## Problem to solve
A line below contains "staining in thyroid", and a later one contains "cancer was stained". Repeat both, with every line between them, exactly.
====== Excerpted data ======
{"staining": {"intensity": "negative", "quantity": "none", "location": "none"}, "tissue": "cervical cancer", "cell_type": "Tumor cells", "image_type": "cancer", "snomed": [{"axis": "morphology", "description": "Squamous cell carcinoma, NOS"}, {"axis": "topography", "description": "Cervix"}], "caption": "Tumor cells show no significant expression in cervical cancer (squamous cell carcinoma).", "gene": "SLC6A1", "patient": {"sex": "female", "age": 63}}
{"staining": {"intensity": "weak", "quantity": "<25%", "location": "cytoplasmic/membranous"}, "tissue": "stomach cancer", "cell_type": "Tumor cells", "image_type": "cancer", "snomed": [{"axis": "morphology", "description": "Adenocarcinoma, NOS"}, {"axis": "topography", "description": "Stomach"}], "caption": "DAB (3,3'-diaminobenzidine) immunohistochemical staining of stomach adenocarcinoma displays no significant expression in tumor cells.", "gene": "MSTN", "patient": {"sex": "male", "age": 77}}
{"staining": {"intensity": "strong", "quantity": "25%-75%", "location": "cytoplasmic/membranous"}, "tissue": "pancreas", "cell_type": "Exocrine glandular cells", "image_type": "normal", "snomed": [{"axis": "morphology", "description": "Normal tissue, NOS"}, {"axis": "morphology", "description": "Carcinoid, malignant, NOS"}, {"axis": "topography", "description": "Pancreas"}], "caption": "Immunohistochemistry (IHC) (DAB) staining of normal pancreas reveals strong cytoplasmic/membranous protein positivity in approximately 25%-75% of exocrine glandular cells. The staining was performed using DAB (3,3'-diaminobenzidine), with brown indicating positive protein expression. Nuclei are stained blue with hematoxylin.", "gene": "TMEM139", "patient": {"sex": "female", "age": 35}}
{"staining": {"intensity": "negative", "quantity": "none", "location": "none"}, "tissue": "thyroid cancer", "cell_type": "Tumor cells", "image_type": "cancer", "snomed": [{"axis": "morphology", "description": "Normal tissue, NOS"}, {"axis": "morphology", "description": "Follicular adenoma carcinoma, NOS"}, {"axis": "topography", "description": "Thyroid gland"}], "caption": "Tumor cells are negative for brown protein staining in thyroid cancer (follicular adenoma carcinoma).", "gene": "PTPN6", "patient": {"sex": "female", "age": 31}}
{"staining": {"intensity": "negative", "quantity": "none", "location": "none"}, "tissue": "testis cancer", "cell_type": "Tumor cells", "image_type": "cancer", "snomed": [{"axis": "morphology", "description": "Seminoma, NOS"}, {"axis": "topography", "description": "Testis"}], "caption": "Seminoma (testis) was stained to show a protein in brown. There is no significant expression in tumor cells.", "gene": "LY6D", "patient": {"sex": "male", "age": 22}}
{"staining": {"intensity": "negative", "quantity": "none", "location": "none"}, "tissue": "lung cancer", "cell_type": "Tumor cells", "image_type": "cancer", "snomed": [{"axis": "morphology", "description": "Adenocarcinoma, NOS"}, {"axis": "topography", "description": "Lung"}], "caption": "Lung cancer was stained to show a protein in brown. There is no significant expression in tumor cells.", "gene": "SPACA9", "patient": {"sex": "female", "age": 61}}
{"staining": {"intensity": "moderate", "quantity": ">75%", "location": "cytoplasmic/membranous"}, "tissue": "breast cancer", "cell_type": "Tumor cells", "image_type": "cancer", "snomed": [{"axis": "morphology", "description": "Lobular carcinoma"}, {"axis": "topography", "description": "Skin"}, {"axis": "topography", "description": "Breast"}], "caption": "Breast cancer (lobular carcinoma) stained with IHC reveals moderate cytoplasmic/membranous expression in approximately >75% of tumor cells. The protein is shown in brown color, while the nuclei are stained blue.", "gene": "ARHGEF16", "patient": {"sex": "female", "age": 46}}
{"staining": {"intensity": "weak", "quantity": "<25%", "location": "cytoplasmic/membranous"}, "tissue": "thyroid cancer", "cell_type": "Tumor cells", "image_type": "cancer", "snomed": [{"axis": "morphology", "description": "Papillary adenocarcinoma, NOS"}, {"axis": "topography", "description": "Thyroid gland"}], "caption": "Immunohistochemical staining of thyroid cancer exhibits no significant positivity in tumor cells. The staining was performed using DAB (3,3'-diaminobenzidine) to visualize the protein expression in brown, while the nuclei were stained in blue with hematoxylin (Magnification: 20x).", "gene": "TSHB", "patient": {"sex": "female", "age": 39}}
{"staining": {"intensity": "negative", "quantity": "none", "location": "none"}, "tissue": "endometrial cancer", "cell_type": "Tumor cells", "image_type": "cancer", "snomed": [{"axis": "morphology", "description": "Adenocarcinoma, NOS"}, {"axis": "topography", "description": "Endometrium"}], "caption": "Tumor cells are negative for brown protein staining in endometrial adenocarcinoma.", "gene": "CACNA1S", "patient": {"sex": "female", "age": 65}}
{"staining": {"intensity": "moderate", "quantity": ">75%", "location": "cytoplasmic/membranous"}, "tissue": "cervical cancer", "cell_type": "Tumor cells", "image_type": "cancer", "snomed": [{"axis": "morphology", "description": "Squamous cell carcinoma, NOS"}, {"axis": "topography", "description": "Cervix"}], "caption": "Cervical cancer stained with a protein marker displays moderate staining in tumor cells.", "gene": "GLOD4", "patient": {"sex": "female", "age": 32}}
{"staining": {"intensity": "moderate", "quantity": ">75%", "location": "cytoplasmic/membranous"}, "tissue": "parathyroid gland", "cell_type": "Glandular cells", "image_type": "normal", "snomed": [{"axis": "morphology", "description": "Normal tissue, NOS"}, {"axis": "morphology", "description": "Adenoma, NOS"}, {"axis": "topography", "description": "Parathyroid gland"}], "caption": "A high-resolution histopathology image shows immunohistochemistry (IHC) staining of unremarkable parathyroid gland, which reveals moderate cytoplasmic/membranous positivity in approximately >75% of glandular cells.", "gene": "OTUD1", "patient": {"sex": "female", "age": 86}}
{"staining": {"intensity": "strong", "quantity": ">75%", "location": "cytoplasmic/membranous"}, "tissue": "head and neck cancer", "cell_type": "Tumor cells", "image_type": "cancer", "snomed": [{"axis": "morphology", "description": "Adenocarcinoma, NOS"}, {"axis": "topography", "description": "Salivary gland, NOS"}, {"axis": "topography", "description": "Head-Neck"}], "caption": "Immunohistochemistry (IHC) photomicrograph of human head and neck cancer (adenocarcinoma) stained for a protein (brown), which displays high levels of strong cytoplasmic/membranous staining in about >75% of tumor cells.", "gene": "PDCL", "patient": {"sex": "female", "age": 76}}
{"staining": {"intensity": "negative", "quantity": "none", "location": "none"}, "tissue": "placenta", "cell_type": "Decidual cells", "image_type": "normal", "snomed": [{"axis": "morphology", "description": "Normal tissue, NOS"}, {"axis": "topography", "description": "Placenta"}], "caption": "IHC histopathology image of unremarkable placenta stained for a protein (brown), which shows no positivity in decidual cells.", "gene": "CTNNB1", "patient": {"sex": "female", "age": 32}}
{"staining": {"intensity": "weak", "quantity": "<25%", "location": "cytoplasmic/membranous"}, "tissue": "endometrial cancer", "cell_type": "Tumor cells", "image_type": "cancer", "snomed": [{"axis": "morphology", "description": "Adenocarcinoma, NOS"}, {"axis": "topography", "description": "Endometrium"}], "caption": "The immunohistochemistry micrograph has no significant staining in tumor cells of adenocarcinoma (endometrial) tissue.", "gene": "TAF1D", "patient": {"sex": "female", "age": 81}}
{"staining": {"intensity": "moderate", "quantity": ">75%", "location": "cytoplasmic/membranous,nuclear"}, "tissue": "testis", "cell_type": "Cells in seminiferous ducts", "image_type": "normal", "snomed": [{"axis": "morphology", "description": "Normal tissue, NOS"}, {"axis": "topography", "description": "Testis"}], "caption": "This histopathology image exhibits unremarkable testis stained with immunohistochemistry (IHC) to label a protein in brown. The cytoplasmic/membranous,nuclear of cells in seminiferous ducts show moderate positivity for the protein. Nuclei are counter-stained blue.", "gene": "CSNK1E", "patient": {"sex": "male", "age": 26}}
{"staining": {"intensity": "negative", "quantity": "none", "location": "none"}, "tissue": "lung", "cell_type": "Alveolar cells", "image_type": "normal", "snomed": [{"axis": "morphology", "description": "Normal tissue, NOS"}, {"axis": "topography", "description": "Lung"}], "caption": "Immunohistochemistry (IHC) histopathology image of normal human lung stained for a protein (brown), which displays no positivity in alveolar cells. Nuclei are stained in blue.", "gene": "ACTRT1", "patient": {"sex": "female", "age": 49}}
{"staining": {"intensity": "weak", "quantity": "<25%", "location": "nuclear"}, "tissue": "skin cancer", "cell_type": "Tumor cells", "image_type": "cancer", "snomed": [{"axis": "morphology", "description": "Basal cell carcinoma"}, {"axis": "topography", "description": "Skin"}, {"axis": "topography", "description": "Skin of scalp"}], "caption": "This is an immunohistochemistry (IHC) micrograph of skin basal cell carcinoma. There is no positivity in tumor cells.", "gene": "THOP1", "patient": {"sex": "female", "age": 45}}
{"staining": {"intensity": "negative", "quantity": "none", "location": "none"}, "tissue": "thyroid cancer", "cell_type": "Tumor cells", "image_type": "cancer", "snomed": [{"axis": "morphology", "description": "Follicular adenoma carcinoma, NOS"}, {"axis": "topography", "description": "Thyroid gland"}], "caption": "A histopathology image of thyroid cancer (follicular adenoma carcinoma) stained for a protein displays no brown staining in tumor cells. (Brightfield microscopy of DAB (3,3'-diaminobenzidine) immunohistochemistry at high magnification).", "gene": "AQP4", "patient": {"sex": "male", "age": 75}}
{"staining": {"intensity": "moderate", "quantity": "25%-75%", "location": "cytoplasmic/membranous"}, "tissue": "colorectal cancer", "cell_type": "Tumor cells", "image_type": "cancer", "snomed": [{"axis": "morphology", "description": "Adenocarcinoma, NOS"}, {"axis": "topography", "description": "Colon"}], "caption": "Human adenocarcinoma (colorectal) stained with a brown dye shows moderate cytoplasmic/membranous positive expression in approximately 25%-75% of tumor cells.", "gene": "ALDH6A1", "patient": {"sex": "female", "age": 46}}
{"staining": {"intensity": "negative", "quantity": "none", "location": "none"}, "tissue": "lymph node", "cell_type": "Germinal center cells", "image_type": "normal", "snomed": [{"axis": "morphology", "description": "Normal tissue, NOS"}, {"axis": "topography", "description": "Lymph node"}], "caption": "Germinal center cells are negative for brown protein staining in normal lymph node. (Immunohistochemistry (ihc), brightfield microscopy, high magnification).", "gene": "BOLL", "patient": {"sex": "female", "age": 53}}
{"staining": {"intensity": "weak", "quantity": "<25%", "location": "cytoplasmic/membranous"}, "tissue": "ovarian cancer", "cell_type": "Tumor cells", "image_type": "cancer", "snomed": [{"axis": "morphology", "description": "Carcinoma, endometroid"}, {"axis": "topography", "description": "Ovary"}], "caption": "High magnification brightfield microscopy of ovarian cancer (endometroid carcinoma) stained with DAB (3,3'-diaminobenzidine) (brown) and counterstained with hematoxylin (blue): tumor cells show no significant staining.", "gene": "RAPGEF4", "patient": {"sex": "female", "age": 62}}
======
## Answer space
{"staining": {"intensity": "negative", "quantity": "none", "location": "none"}, "tissue": "thyroid cancer", "cell_type": "Tumor cells", "image_type": "cancer", "snomed": [{"axis": "morphology", "description": "Normal tissue, NOS"}, {"axis": "morphology", "description": "Follicular adenoma carcinoma, NOS"}, {"axis": "topography", "description": "Thyroid gland"}], "caption": "Tumor cells are negative for brown protein staining in thyroid cancer (follicular adenoma carcinoma).", "gene": "PTPN6", "patient": {"sex": "female", "age": 31}}
{"staining": {"intensity": "negative", "quantity": "none", "location": "none"}, "tissue": "testis cancer", "cell_type": "Tumor cells", "image_type": "cancer", "snomed": [{"axis": "morphology", "description": "Seminoma, NOS"}, {"axis": "topography", "description": "Testis"}], "caption": "Seminoma (testis) was stained to show a protein in brown. There is no significant expression in tumor cells.", "gene": "LY6D", "patient": {"sex": "male", "age": 22}}
{"staining": {"intensity": "negative", "quantity": "none", "location": "none"}, "tissue": "lung cancer", "cell_type": "Tumor cells", "image_type": "cancer", "snomed": [{"axis": "morphology", "description": "Adenocarcinoma, NOS"}, {"axis": "topography", "description": "Lung"}], "caption": "Lung cancer was stained to show a protein in brown. There is no significant expression in tumor cells.", "gene": "SPACA9", "patient": {"sex": "female", "age": 61}}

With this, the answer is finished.